Certainly, I’d go a lot additional. Germany allocates virtually all of its cash to established gamers and larger startups. The overwhelming majority of small corporations wrestle to get any funding in any respect. Sure, France has large corporations, and so they profit from the defence increase too. The distinction is that France understands that solely by taking a broad defence funding method can it succeed. Germany should see this.
Collaboration, not isolation
One of the crucial placing options of France’s method has been its willingness to work with exterior companions. Some European governments have fallen into the entice of seeing sovereignty as a synonym for autarky. France has averted that entice: it sees that whereas sovereign capabilities are important, collaboration with trusted allies is equally important and unavoidable.
Joint procurement and manufacturing are usually not indicators of weak spot however of power. By pooling sources with NATO allies and European companions, France has ensured that its startups can scale quicker, attain wider markets, and contribute extra successfully to collective safety. That is the trail Europe should observe whether it is to discipline the quickest, simplest power attainable.
The choice is unappealing. If the biggest international locations, similar to France and Germany, succumb to nationalism and refuse to work in good religion with their companions, the consequence shall be fragmentation. Contracts and EU-level agreements that bind us collectively internationally are far safer than remoted nationwide tasks that may be undone on the poll field.
However there may be one other ingredient. Large points can come up when nationwide pursuits collide – take, for instance, the Future Fight Air System, the next-generation ‘system of techniques’ underneath growth by Dassault Aviation, Airbus and Indra Sistemas.

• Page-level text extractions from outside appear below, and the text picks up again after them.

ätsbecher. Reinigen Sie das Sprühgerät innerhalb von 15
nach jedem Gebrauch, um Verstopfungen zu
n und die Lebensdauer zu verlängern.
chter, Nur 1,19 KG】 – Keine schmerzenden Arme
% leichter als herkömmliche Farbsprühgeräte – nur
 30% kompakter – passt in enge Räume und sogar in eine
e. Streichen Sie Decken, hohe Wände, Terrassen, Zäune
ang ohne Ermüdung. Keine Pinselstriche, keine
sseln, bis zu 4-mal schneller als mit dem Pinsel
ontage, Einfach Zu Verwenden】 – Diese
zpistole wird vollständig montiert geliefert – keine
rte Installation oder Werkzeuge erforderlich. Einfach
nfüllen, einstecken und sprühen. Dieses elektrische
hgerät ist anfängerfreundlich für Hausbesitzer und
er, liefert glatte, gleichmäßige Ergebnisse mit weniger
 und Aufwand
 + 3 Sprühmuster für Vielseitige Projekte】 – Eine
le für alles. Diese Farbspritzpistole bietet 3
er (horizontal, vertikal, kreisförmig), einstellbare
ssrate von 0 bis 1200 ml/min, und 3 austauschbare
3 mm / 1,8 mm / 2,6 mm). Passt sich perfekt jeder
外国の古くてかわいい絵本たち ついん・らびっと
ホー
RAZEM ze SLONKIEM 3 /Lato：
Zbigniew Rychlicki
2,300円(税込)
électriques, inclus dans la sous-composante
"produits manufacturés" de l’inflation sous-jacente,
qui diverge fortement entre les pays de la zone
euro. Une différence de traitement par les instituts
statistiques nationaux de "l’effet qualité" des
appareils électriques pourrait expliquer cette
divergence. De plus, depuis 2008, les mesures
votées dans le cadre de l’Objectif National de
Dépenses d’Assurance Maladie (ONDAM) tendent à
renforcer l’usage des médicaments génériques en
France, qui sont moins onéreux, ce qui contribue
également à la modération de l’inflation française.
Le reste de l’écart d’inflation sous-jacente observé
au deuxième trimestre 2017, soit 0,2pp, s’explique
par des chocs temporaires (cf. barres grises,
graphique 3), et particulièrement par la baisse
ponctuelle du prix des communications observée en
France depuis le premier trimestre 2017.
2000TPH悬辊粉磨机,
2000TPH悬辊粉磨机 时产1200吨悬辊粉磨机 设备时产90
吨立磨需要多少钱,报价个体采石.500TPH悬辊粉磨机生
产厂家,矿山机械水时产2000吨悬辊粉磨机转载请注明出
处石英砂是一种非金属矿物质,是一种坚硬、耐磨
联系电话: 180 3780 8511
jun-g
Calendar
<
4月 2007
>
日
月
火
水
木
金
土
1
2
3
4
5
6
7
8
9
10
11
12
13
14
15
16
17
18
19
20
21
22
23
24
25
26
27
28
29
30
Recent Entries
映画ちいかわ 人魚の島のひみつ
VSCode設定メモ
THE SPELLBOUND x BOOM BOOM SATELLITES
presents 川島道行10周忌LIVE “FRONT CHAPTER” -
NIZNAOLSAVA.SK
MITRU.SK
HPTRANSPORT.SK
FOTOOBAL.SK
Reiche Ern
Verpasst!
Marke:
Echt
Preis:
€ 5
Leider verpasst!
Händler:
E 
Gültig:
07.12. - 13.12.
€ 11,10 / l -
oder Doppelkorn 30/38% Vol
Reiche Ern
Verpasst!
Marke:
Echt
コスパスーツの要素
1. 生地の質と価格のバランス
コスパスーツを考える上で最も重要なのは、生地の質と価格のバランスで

Progress has stalled as a result of large company pursuits are colliding. Energy struggles and workshare disputes are hindering progress. Startups can’t afford that. They need to cooperate or they die, and so supporting them will allow speedy innovation throughout Europe.
A lesson for Europe
France’s ascent as a defence-startup hub carries classes for the entire continent. It exhibits that regulatory reform, clear army engagement, and openness to capital and expertise, all formed by a prevailing perspective of realism and pragmatism, can remodel a rustic’s prospects in only a few years. That is excellent news. It exhibits that with political will, Europe can create ecosystems to rival these of the USA and Asia.
What France has constructed isn’t excellent, however it’s a robust mannequin for rearmament and innovation at this level in historical past. It’s a reminder that with the fitting mix of reform, funding, and collaboration, Europe can flip ambition into actuality. Will others observe?
They need to. The answer isn’t for startups to maneuver to France, however for all of Europe to study from the French instance and undertake related insurance policies to safe peace on the continent. If France’s associates and neighbours rise to the problem, the area will consolidate its technological benefits, strengthen its resilience, and safeguard the liberty of its individuals. If it doesn’t, it dangers falling behind these powers extra prepared to mobilise the state to supercharge entrepreneurial vitality.